[Saved entries]
------------
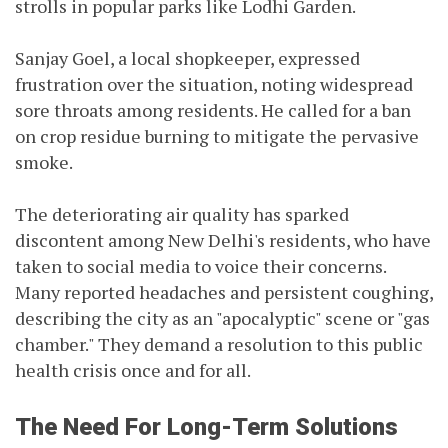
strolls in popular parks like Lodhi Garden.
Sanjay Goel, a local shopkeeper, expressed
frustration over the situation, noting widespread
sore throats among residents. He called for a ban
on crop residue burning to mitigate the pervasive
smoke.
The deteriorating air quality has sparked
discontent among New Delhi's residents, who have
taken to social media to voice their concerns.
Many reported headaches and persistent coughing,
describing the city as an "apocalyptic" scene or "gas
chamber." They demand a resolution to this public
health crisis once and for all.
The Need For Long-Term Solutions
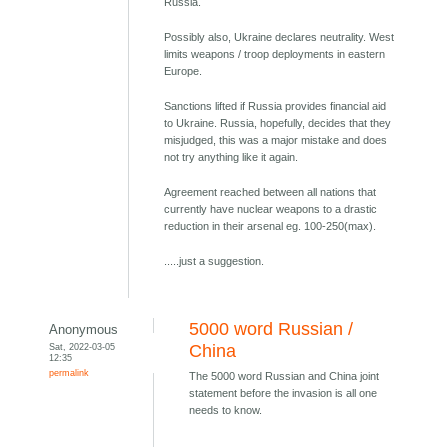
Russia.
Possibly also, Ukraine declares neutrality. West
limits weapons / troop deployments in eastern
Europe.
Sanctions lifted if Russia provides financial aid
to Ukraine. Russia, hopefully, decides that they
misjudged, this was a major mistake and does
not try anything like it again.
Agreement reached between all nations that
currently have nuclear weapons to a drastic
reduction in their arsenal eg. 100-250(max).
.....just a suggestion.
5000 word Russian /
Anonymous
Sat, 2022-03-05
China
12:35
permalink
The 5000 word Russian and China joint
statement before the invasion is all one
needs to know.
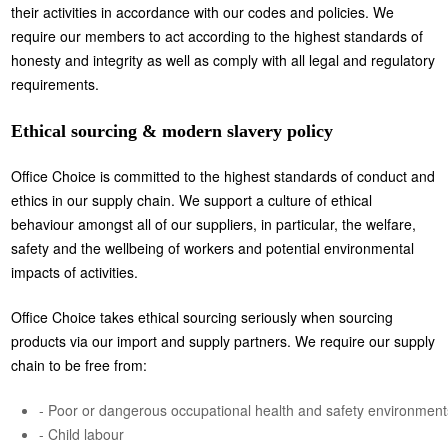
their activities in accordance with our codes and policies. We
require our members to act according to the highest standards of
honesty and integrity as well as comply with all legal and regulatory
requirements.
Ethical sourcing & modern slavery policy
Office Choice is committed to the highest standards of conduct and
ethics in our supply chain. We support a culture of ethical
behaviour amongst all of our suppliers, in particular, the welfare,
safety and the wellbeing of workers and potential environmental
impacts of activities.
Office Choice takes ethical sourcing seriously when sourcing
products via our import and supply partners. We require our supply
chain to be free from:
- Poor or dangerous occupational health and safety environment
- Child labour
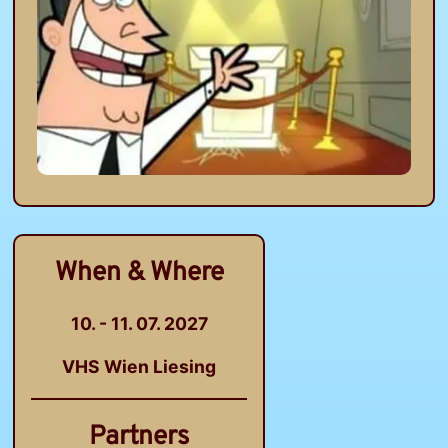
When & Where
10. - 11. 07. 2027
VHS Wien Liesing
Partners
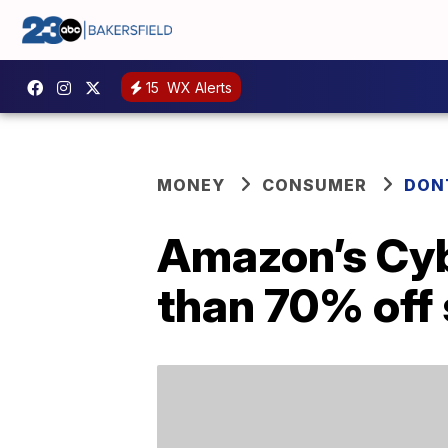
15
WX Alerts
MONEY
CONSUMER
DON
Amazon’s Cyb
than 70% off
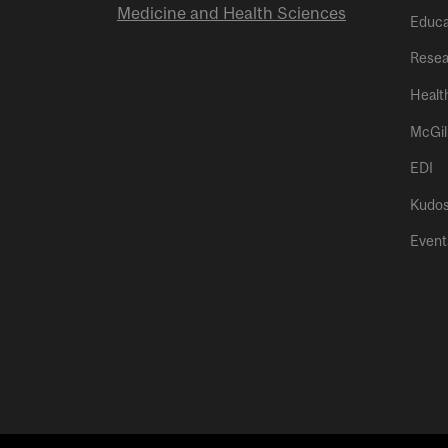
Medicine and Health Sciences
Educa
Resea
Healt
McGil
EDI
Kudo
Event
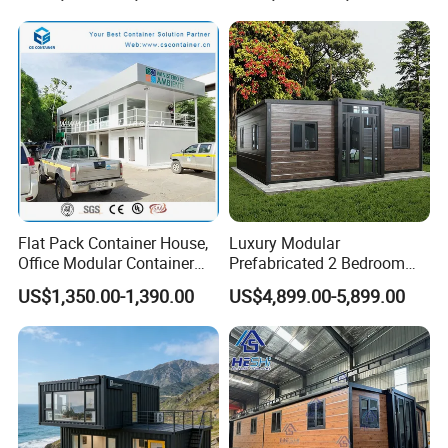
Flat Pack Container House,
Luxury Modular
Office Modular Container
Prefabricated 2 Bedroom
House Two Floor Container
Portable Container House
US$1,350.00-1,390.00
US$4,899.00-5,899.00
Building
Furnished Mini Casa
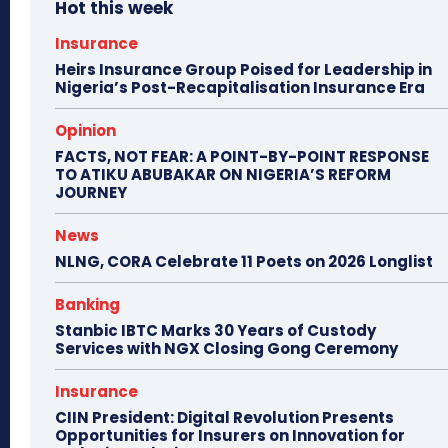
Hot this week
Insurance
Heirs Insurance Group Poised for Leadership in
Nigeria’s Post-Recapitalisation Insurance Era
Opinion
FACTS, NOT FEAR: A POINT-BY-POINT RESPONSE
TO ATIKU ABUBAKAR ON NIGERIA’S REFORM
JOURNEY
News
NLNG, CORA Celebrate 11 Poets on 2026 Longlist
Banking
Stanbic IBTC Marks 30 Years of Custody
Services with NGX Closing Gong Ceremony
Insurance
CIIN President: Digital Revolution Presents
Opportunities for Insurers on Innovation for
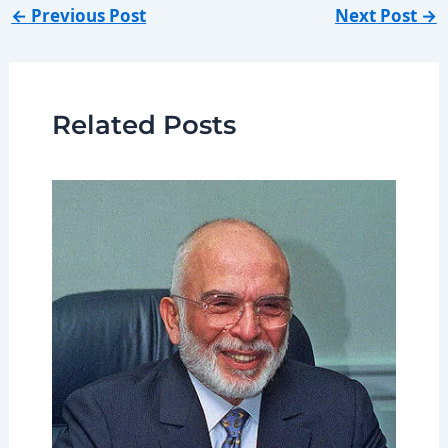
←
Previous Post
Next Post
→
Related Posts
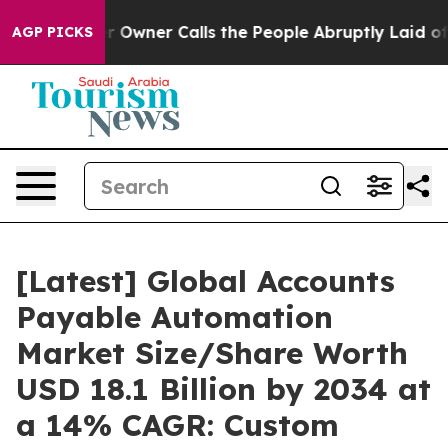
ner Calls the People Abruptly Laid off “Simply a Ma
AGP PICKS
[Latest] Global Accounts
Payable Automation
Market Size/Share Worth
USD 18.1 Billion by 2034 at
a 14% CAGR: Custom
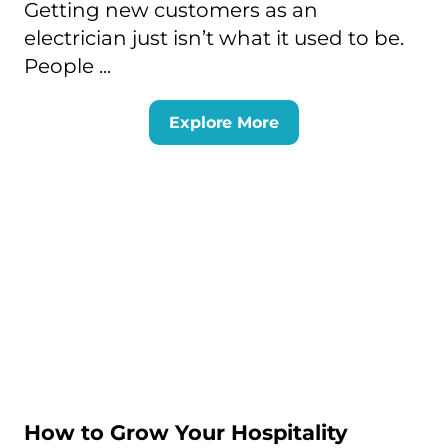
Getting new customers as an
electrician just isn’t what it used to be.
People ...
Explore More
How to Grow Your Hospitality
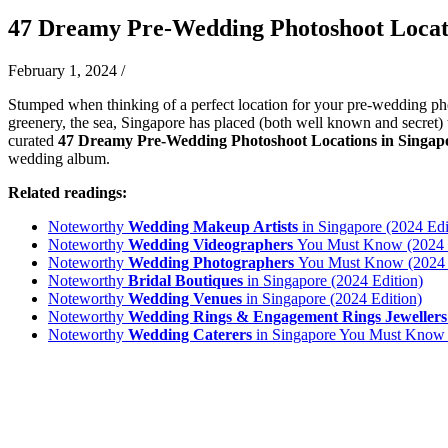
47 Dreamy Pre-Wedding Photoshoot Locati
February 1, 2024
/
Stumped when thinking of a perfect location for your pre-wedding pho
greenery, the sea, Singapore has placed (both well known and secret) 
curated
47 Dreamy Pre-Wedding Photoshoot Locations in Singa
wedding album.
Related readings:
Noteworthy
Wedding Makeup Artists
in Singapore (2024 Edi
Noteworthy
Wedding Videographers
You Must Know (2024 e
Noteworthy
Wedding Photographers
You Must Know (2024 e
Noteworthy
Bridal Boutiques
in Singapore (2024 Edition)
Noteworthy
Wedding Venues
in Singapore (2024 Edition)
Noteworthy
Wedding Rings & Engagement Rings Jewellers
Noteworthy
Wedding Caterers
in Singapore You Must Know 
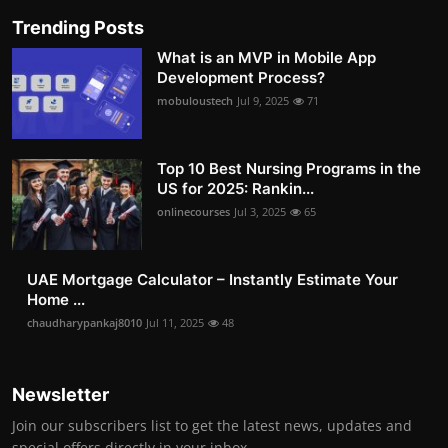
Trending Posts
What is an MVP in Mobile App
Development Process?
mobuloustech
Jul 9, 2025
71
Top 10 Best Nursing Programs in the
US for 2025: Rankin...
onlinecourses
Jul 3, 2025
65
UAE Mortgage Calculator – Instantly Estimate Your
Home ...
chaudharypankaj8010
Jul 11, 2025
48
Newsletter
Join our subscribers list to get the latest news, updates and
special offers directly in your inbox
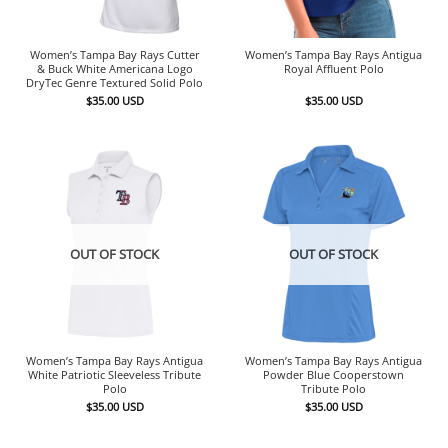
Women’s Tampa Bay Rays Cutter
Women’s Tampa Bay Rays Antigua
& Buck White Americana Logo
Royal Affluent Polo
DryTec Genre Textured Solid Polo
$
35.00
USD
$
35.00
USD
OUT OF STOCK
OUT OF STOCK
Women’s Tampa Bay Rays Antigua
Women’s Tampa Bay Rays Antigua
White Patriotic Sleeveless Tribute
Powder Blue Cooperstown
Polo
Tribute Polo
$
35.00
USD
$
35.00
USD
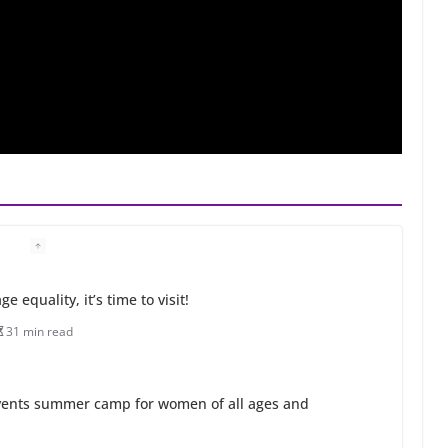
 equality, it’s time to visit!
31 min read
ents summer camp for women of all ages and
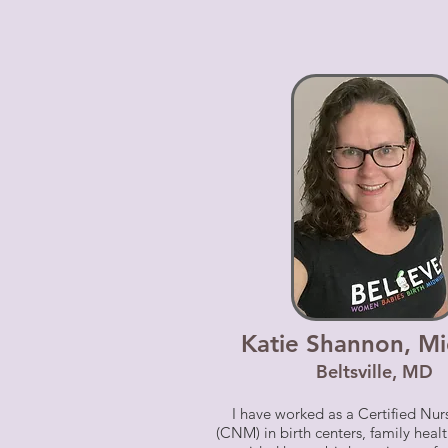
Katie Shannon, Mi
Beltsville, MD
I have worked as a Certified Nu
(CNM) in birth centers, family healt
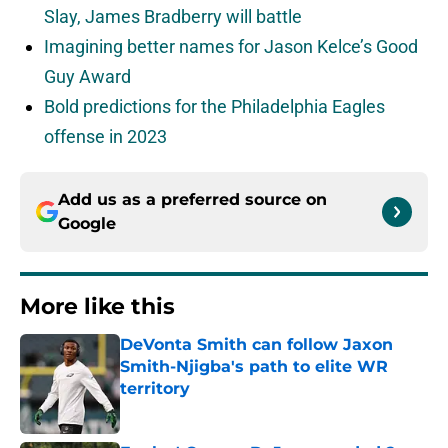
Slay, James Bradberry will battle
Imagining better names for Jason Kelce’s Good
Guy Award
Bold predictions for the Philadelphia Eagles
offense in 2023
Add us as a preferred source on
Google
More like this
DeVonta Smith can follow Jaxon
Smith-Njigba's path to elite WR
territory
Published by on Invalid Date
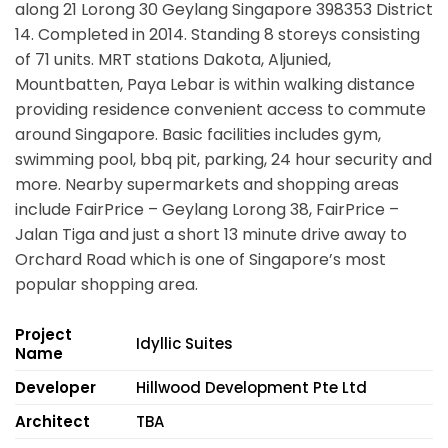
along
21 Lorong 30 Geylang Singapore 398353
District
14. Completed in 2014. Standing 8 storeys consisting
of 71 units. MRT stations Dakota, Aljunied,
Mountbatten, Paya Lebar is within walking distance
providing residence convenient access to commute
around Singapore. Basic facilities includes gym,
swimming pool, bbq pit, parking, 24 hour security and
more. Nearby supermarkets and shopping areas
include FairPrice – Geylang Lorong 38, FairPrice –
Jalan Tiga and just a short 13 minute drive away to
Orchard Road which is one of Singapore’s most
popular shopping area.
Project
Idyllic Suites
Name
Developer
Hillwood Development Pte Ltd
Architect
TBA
------------
- **Instructions for the task**
Search the data above for the string "Smith" and return every line that has it.

- **Answer section**
DeVonta Smith can follow Jaxon
Smith-Njigba's path to elite WR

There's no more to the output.